Personal information
- Full name: Esteban Óscar Fuertes
- Date of birth: 26 December 1972 (age 52)
- Place of birth: Coronel Dorrego, Buenos Aires, Argentina
- Height: 1.85 m (6 ft 1 in)
- Position: Forward

Youth career
- Sarmiento CR
- Independiente CR

Senior career*
- Years: Team / Apps / (Gls)
- 1991: Sporting Punta Alta
- 1992: Independiente / 1 / (0)
- 1992–1993: El Porvenir / 26 / (17)
- 1993–1995: Los Andes / 68 / (31)
- 1995–1996: Platense / 29 / (9)
- 1996–1997: Racing Club / 33 / (8)
- 1997–1999: Colón / 62 / (23)
- 1999: Derby County / 8 / (1)
- 2000: Colón / 18 / (17)
- 2000: Lens / 26 / (7)
- 2001–2002: Tenerife / 26 / (5)
- 2002–2003: River Plate / 34 / (12)
- 2003–2006: Colón / 81 / (35)
- 2007: Universidad Católica / 35 / (19)
- 2008–2012: Colón / 122 / (63)
- 2013: Sport Boys Warnes / 11 / (3)
- Total:  / 577 / (250)

International career
- 2009: Argentina / 1 / (0)

Managerial career
- 2017: Huracán Las Heras [es]
- 2018: Fernández Vial
- 2019: Colón (interim)

= Esteban Fuertes =

Argentine footballer

Esteban Óscar Fuertes (born 26 December 1972) is an Argentine former professional footballer who played as a forward.

==Club career==
In July 1999, Fuertes was purchased for £2.3 million by Jim Smith, manager of Derby County in England. He scored two early goals, including the winner against Everton in the league. and another against Swansea City in the League Cup. However, weeks later, he was refused entry back into Britain when immigration officials discovered that his Italian passport was forged. Derby were able to sell him on to Lens in France for £2.8 million.

Fuertes retired from professional football on 25 June 2012 in a match against Banfield, scoring two goals.
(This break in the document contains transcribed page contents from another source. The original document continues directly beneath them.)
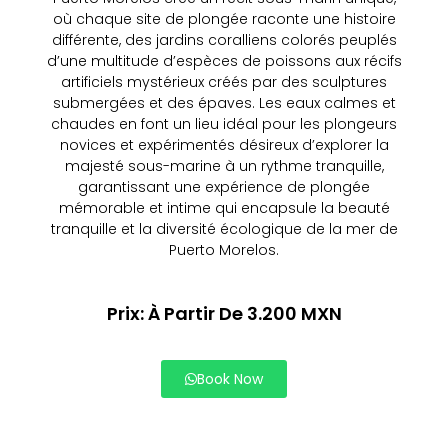
où chaque site de plongée raconte une histoire
différente, des jardins coralliens colorés peuplés
d’une multitude d’espèces de poissons aux récifs
artificiels mystérieux créés par des sculptures
submergées et des épaves. Les eaux calmes et
chaudes en font un lieu idéal pour les plongeurs
novices et expérimentés désireux d’explorer la
majesté sous-marine à un rythme tranquille,
garantissant une expérience de plongée
mémorable et intime qui encapsule la beauté
tranquille et la diversité écologique de la mer de
Puerto Morelos.
Prix: À Partir De 3.200 MXN
Book Now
A year following his retirement, Fuertes signed a six-month contract for Bolivian side Sport Boys which had been recently promoted to the Liga de Fútbol Profesional Boliviano. He officially retired on 6 December 2013 after eleven appearances and three goals scored for the club.

== International career ==
On 20 May 2009, Fuertes made his international debut in a friendly match against Panama aged 36, making him the oldest player ever to make his debut for the Argentina national team. The Argentina team made up of players based in the Primera División Argentina won the game 3–1.

==Coaching career==
Fuertes coached Huracán Las Heras and Colón in his homeland.

In 2018, Fuertes coached Chilean club Fernández Vial in the Segunda División Profesional.